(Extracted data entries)
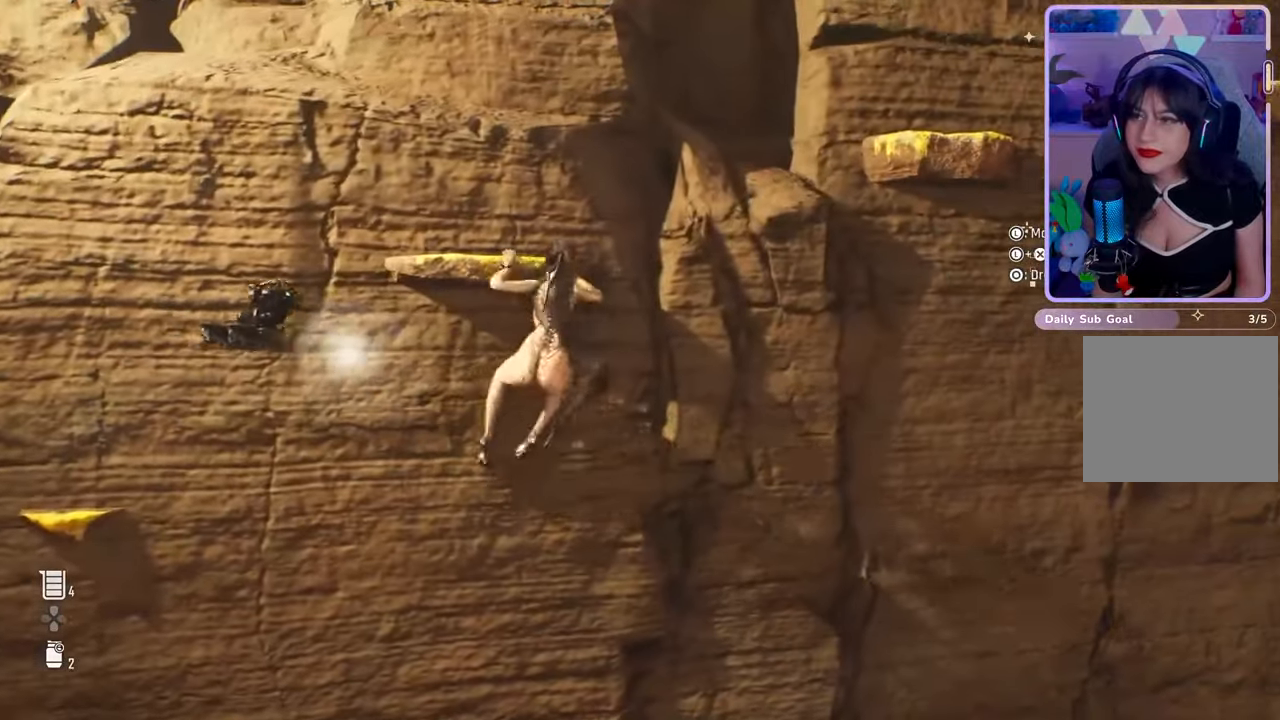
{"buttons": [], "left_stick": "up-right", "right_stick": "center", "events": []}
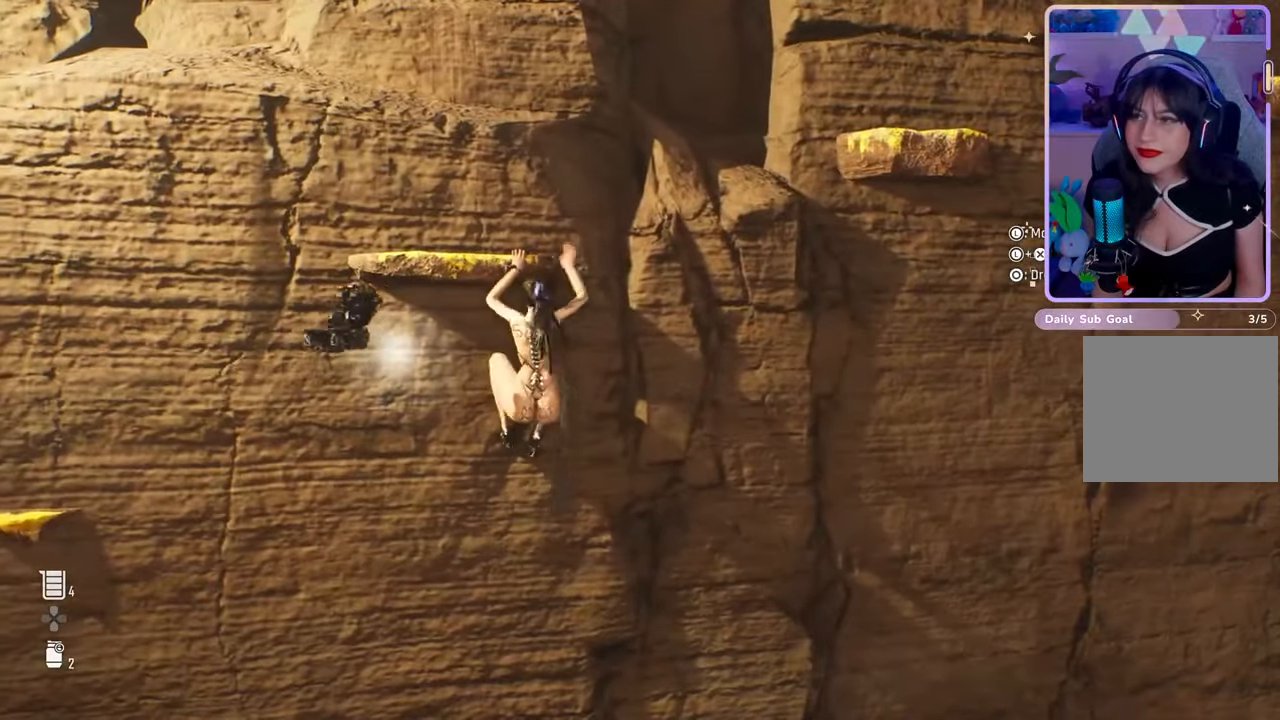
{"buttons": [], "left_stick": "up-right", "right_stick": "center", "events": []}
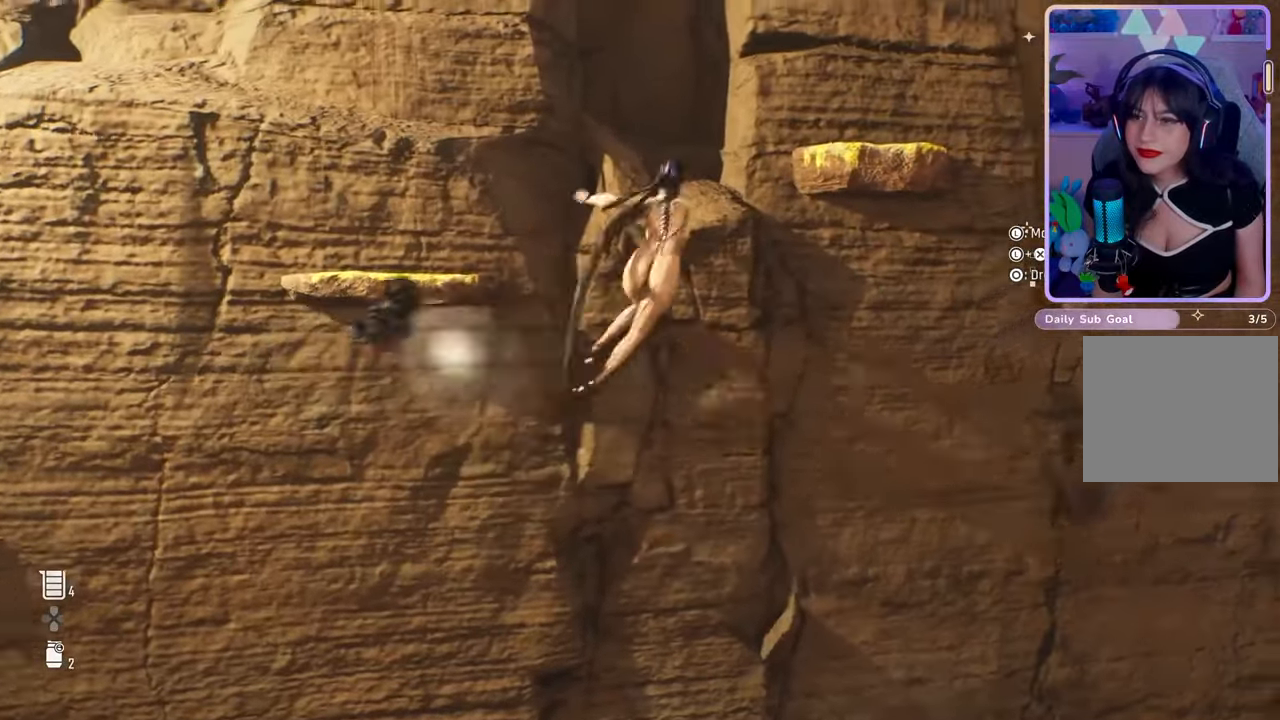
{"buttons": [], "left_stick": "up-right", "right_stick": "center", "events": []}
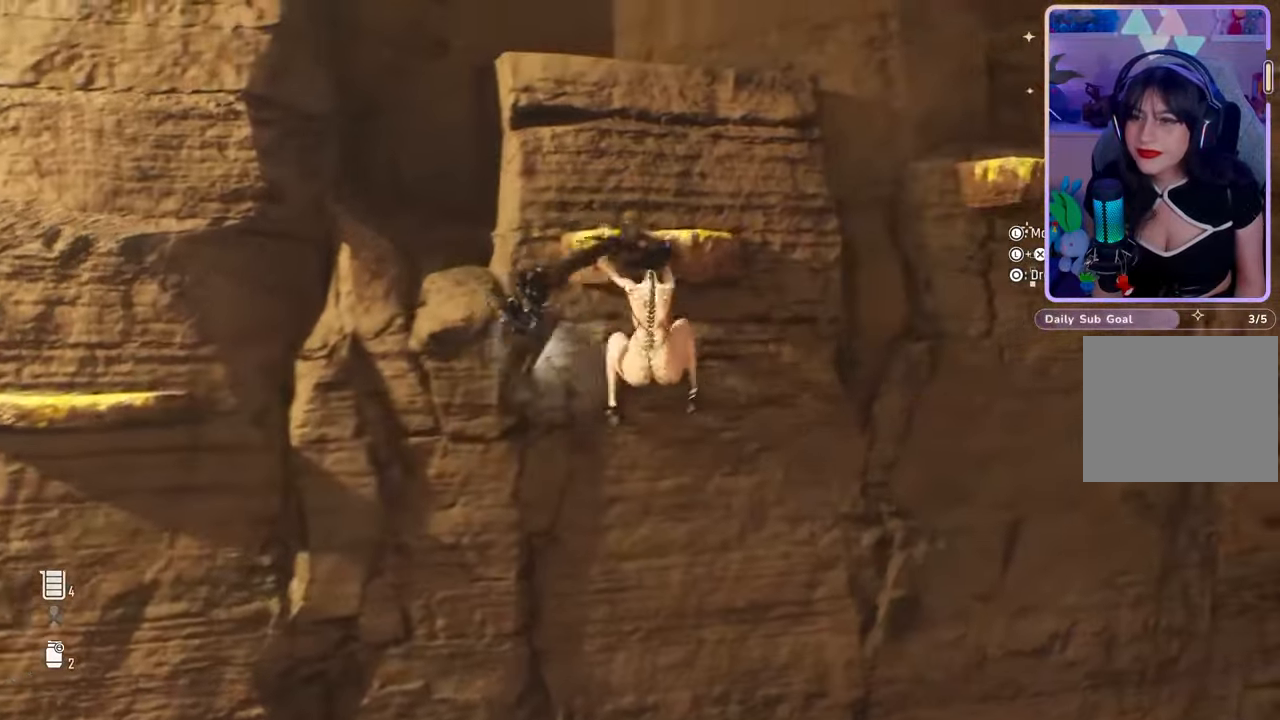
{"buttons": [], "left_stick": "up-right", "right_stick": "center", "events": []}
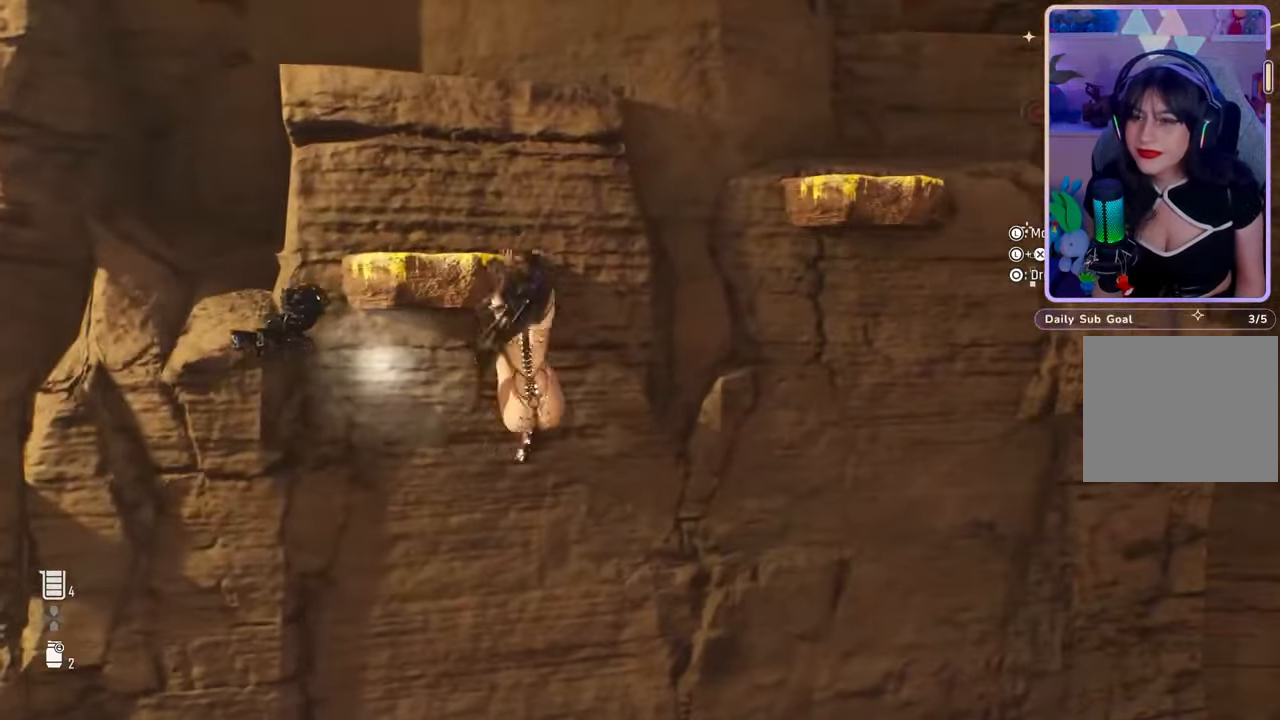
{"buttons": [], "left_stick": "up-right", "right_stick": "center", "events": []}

Prompt:
Without including any pictures, reproduce the data exactly.

Result:
{"buttons": [], "left_stick": "up-right", "right_stick": "center", "events": []}
{"buttons": [], "left_stick": "up-right", "right_stick": "center", "events": []}
{"buttons": [], "left_stick": "up-right", "right_stick": "center", "events": []}
{"buttons": [], "left_stick": "up-right", "right_stick": "center", "events": []}
{"buttons": [], "left_stick": "up-right", "right_stick": "center", "events": []}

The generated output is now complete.